Our company has entered into individual CIC Employment Agreements with each of the named executive officers. In addition to the treatment of the benefits described above the named executive officers are entitled to a severance benefit, if within two years of a CIC they are involuntarily terminated, not for cause, or they voluntarily terminate for Good Reason. Further, Messrs. James and Sansone may elect to voluntarily terminate their employment during the thirty days following the first anniversary of a CIC, and receive severance benefits. In any case, benefits are not paid unless the named executive officer releases us from any claims he may have against us.
 
The CIC severance payment is three times the named executive officer’s base annual salary, short-term bonus, and LTI amount, as each is defined in the CIC agreements. If any portion of the severance payment is an “excess parachute payment”, as defined under Internal Revenue Code Section 280G, we will pay on behalf of the named executive officer an additional amount to cover the taxes that would be due on the excess parachute payment — a “280G tax gross-up.”

Information provided =>
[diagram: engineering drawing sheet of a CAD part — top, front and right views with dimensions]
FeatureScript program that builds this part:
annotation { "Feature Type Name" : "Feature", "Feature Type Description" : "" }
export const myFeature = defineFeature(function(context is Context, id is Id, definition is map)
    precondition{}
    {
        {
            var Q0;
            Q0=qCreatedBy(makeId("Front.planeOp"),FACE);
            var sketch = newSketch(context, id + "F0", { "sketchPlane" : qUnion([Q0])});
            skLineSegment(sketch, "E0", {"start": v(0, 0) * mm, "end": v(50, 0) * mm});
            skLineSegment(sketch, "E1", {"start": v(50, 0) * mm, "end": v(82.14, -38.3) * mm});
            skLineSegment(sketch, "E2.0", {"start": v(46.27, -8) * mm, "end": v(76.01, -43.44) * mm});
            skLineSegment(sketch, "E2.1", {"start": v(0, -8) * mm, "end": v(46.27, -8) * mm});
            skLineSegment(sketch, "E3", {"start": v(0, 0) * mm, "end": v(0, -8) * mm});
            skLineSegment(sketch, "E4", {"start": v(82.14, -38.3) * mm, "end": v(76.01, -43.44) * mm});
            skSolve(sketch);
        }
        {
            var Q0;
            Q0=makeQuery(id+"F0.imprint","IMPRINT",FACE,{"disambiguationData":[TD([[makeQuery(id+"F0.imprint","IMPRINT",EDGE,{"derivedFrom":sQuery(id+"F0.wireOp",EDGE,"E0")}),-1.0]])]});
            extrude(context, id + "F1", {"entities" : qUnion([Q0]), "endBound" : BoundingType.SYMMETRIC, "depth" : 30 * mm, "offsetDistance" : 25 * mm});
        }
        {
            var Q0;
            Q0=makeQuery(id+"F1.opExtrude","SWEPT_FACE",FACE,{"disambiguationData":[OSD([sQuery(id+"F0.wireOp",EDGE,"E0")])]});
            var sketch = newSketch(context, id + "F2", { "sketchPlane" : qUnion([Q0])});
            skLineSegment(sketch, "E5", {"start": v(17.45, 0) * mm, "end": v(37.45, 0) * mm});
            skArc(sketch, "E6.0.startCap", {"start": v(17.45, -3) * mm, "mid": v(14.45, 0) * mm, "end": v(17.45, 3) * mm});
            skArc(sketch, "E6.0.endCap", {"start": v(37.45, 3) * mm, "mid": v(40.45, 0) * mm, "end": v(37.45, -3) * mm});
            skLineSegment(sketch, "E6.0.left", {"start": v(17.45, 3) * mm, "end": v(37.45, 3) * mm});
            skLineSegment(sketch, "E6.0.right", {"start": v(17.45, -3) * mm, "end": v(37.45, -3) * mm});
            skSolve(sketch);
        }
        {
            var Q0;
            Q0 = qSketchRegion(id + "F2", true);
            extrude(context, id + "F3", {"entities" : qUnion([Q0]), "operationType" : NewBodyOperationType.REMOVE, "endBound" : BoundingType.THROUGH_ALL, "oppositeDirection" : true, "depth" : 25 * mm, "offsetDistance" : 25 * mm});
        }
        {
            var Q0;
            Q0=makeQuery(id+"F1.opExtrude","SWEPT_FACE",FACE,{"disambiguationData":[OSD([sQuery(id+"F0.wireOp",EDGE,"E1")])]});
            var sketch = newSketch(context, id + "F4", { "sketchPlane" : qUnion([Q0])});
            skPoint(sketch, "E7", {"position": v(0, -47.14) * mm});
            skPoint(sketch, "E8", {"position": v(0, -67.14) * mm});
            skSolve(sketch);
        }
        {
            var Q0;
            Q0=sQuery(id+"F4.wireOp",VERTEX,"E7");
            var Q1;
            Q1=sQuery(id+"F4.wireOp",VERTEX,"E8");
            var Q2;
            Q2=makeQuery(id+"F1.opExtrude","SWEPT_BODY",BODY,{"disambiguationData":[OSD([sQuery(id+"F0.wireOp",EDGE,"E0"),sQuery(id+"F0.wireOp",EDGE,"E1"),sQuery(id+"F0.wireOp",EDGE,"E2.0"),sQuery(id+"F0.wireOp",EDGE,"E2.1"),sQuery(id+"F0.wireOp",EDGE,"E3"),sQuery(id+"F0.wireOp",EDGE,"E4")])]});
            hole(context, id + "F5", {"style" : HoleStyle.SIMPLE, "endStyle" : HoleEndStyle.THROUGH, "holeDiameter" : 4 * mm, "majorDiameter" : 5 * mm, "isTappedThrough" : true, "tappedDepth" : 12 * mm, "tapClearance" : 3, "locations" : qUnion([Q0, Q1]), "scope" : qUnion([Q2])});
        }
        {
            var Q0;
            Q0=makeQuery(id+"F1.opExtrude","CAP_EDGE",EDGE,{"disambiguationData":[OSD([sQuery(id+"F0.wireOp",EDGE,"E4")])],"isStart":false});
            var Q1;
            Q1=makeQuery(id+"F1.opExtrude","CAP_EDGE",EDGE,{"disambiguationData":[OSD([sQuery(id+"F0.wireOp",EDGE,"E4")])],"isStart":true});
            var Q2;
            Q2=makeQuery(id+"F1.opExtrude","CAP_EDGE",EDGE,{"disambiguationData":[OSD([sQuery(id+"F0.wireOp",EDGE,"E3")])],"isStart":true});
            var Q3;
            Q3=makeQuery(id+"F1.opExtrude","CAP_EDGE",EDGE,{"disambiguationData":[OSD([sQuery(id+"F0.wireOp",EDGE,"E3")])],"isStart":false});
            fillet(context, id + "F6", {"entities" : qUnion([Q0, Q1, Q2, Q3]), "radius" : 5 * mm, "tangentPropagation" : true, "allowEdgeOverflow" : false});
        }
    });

To be done =>
• A. According to the passage on executive severance, the CIC severance payment is three times which amounts? List each one.
• B. Pick out every line of the rows that contains the string "offsetDistance", matching case exactly.
The rows have nothing to do with the passage on executive severance.

Replies =>
• A.
- base annual salary
- short-term bonus
- LTI amount

• B.
            extrude(context, id + "F1", {"entities" : qUnion([Q0]), "endBound" : BoundingType.SYMMETRIC, "depth" : 30 * mm, "offsetDistance" : 25 * mm});
            extrude(context, id + "F3", {"entities" : qUnion([Q0]), "operationType" : NewBodyOperationType.REMOVE, "endBound" : BoundingType.THROUGH_ALL, "oppositeDirection" : true, "depth" : 25 * mm, "offsetDistance" : 25 * mm});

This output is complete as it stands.